Dans ses conclusions développées à l'audience du 5 décembre 2012 la société ITM ALIMENTAIRE international venant aux droits des sociétés SPAL BOISSONS, SCA LS FRAIS, SCA LAITS ET DÉRIVÉS, SCA CONDIMENTS ET DÉRIVÉS ITM alimentaire France (ci après « le groupement des mousquetaires ») demande au Tribunal de :

- Constater le refus du ministre de l'économie de communiquer les actes d'enquête dressés par ses services et l'intégralité des documents récupérés auprès des fournisseurs

- Dire et juger que l'absence des pièces et actes d'enquête constitue une violation du principe de l'égalité des armes prévu à l'article 6 de la Convention européenne de sauvegarde des Droits de l'Homme et des libertés fondamentales,

- Constater l'absence d'information des fournisseurs concernés par l'action du ministre de l'économie,

- Dire et juger que l'action du ministre de l'économie ne respecte pas les exigences posées par le Conseil Constitutionnel,

En conséquence,

- Prononcer la nullité de l'assignation délivrée par le ministre de l'économie,

A défaut et en toute hypothèse,

- Juger irrecevable l'action du ministre de l'économie,

A titre subsidiaire,

Vu l'article 6 de la Convention européenne de sauvegarde des Droits de l'Homme et des libertés fondamentales,

Vu l'article 5 du Code Civil,

- Dire et juger que l'infraction définie à l'article L. 442-6-I-2° du Code de Commerce est définie en des termes imprécis,

- Dire et juger que l'article L. 442-6-I-2° du Code de Commerce est contraire à l'article 7 de la Convention européenne de sauvegarde des Droits de l'Homme et des libertés fondamentales,

- Dire et juger que l'action du ministre de l'économie ne vise pas des cas précis de contrats conclus par les défenderesses,

- Dire et juger que le Tribunal ne peut se prononcer par vole de disposition générale sur un modèle de convention d'affaires,

- Constater que les pratiques ont cessé,

- Dire et juger que l'action du ministre de l'économie est devenue sans objet,

En conséquence,

- Juger irrecevable l'action du ministre de l'économie,

A titre plus subsidiaire,

Vu l'article 6 § 2 de la Convention européenne de sauvegarde des Droits de l'Homme et des libertés fondamentales,

- Constater la dissolution en date du 1er octobre 2012 des sociétés SPAL BOISSONS, SCA LS FRAIS, SCA LAITS ET DÉRIVÉS, SCA CONDIMENTS ET DÉRIVÉS,

- Dire et juger que les sociétés SPAL BOISSONS, SCA LS FRAIS, SCA LAITS ET DÉRIVÉS, SCA CONDIMENTS ET DÉRIVÉS ne peuvent être poursuivies ni condamnées,

- Dire et juger que la société ITM alimentaire International qui vient aux droits de ses anciennes filiales ne peut être condamnée à raison des agissements de celles-ci,

- Dire et juger qu'aucun élément de fait ne permet de conclure que la société ITM alimentaire International est intervenue dans les pratiques alléguées,

- Débouter le ministre de l'économie de l'ensemble de ses demandes et prétentions,

A titre infiniment subsidiaire,

Vu l'article L. 442-6-I-2° du Code de Commerce,

- Dire et juger qu'en l'absence de communication des actes d'enquête dressés par ses services et de l'intégralité des documents récupérés auprès des fournisseurs le ministre de l'économie ne rapporte pas la preuve de l'étendue des droits et obligations des parties,

- Dire et juger que le ministre de l'économie ne rapporte pas la preuve d'une soumission des cocontractants,

- Dire et juger qu'il n'y a pas de déséquilibre dans l'article 2 des conventions conclues par les défenderesses,

- Dire et juger qu'il n'y a pas de déséquilibre dans l'article 4 des conventions conclues par les défenderesses,

- Débouter le ministre de l'économie de l'ensemble de ses demandes et prétentions,

En toute hypothèse,

- Condamner le ministre de l'économie à verser à la société ITM alimentaire International la somme de 20.000 € sur le fondement de l'article 700 du Code de Procédure Civile, outre les dépens.

----

▸ **But de l'exercice**
Pour chaque affirmation ci-dessous, dites si l'extrait retenu la confirme ou non, en répondant par oui ou par non et en citant mot pour mot les termes de l'extrait qui tranchent.
(a) Les sociétés SPAL BOISSONS, SCA LS FRAIS, SCA LAITS ET DÉRIVÉS et SCA CONDIMENTS ET DÉRIVÉS ont été dissoutes le 1er octobre 2012.
(b) La somme réclamée au ministre de l'économie sur le fondement de l'article 700 du Code de Procédure Civile s'élève à 10 000 €.
(c) L'article L. 442-6-I-2° du Code de Commerce est présenté comme conforme à l'article 7 de la Convention européenne de sauvegarde des Droits de l'Homme et des libertés fondamentales.

▸ **Données fournies**

----

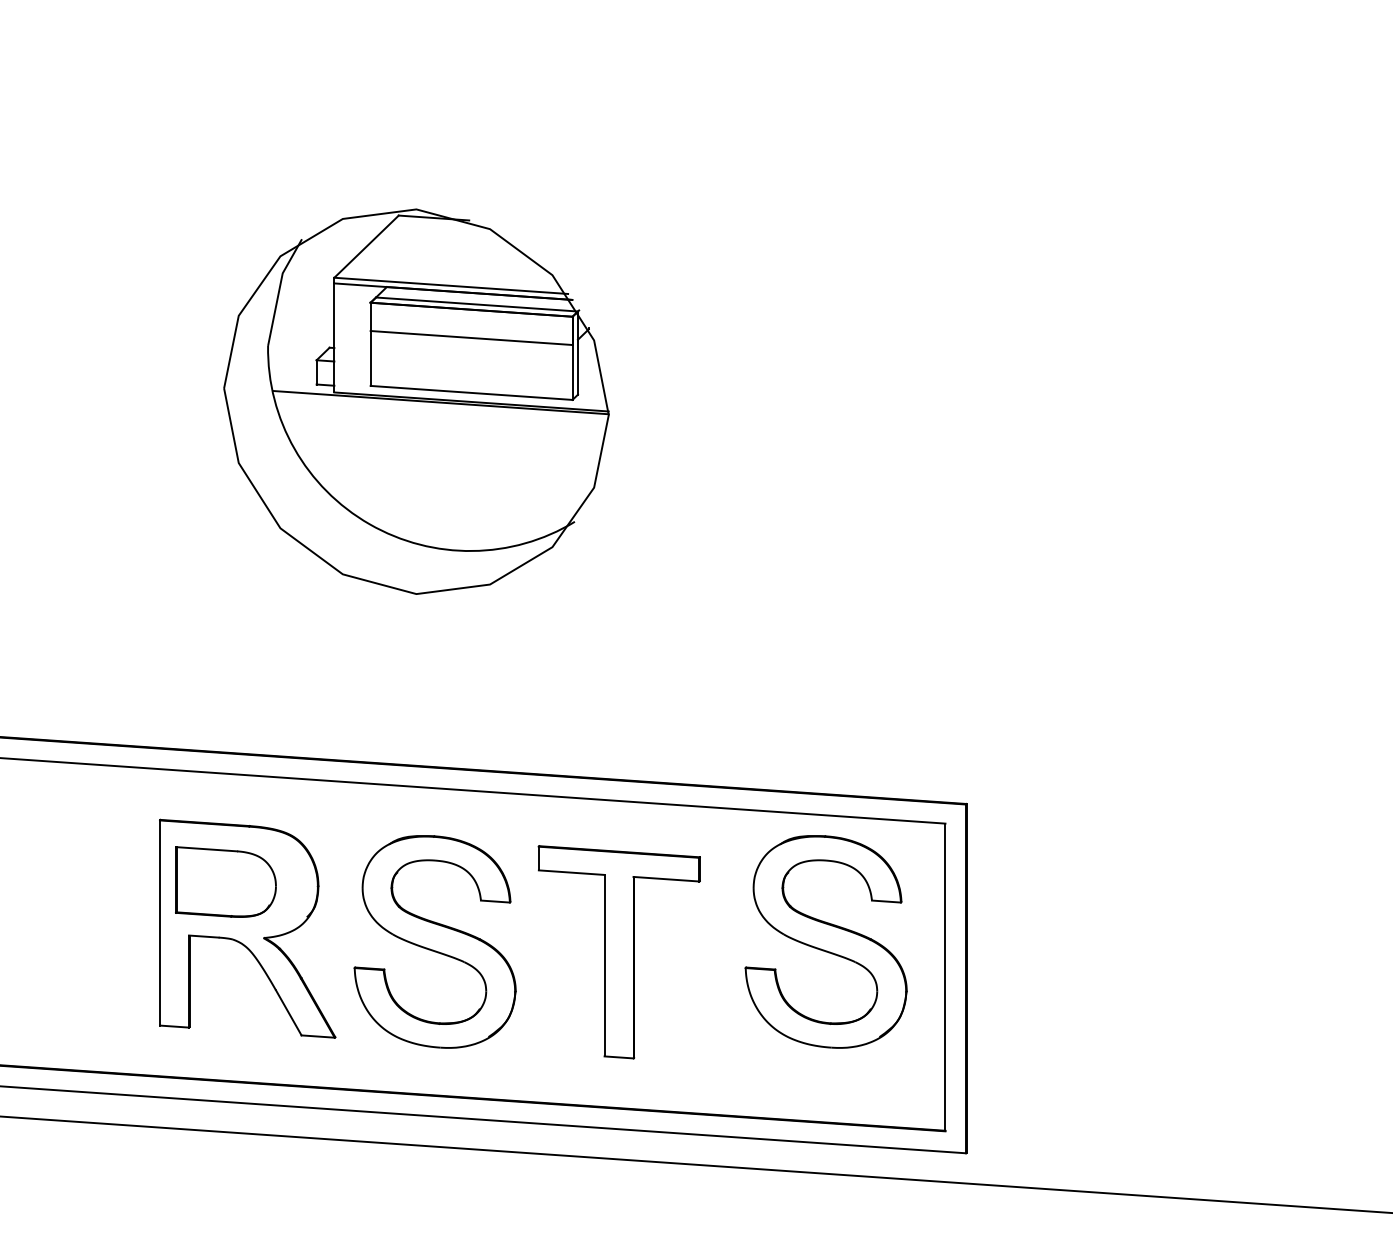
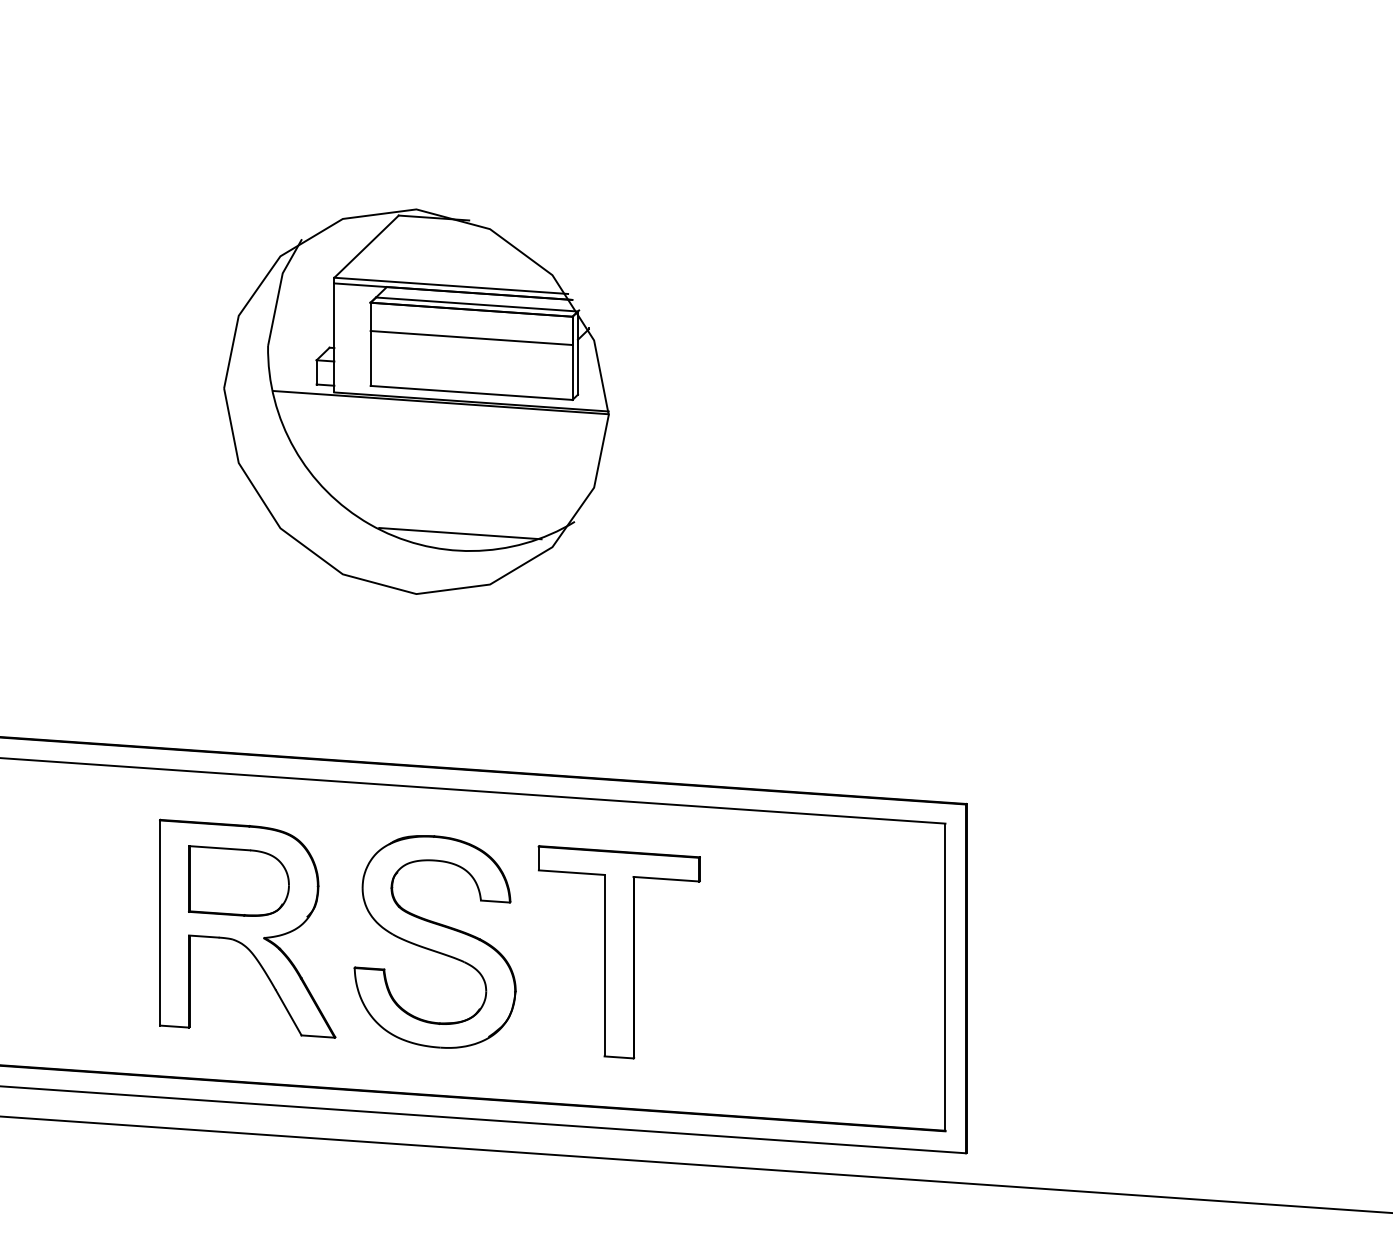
line at (460, 533): none -> present
part at (225, 881) position: (225, 881) -> (238, 880)
part at (825, 941): present -> none
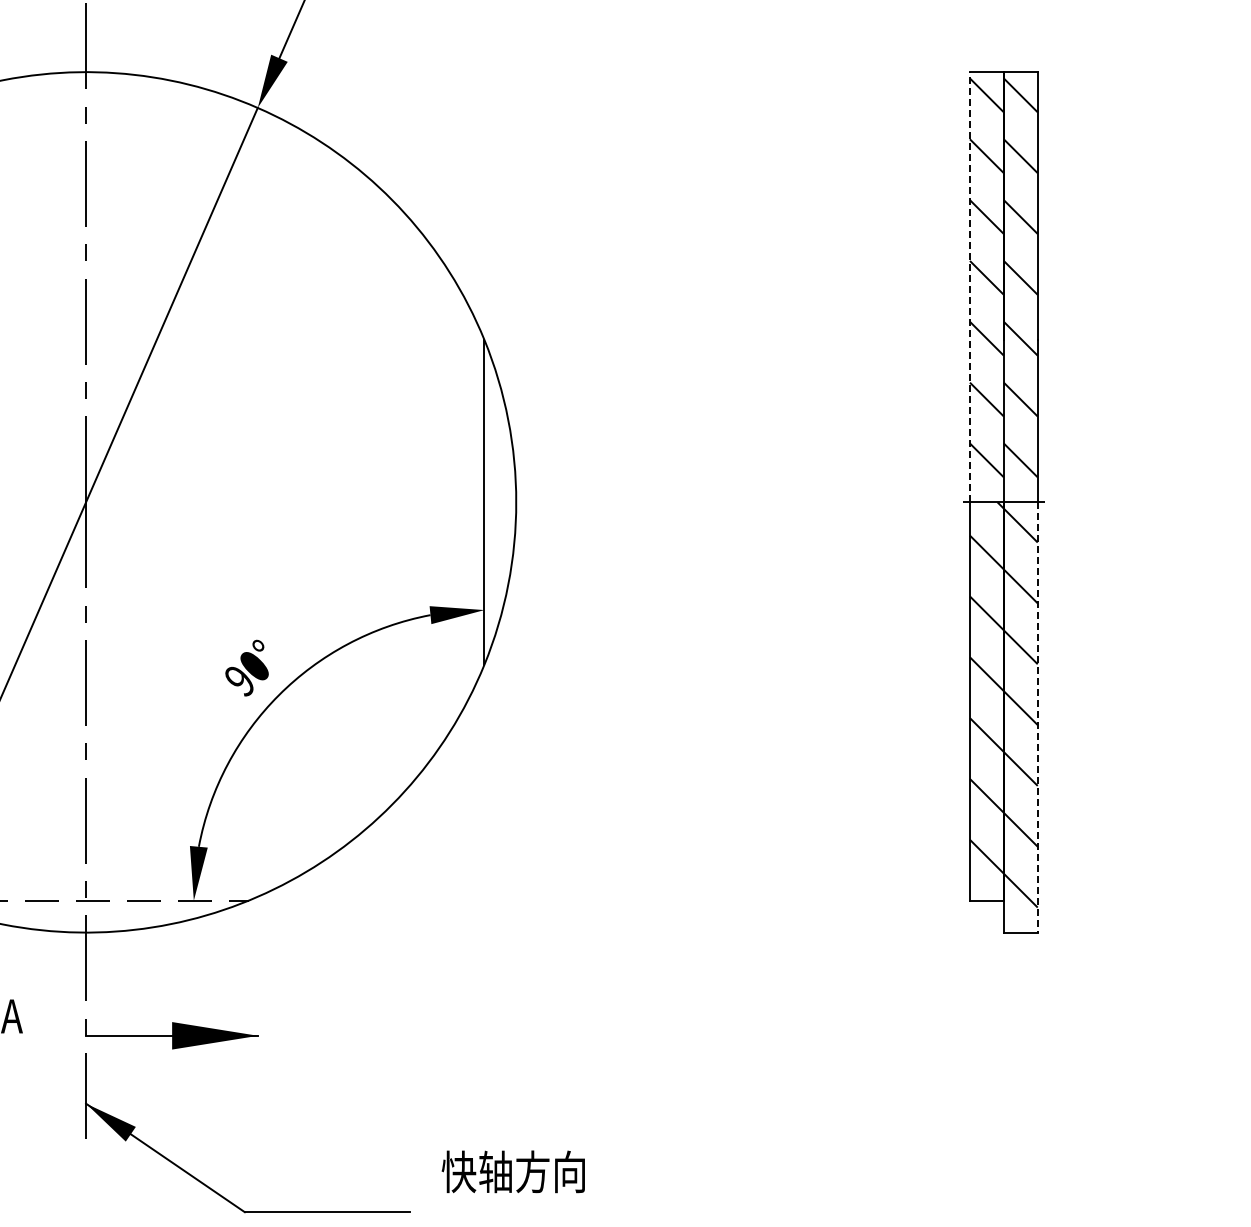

----

▸ **Réponse à l'exercice**
(a) Oui : « la dissolution en date du 1er octobre 2012 des sociétés SPAL BOISSONS, SCA LS FRAIS, SCA LAITS ET DÉRIVÉS, SCA CONDIMENTS ET DÉRIVÉS ».
(b) Non : « la somme de 20.000 € sur le fondement de l'article 700 du Code de Procédure Civile ».
(c) Non : « l'article L. 442-6-I-2° du Code de Commerce est contraire à l'article 7 de la Convention européenne de sauvegarde des Droits de l'Homme et des libertés fondamentales ».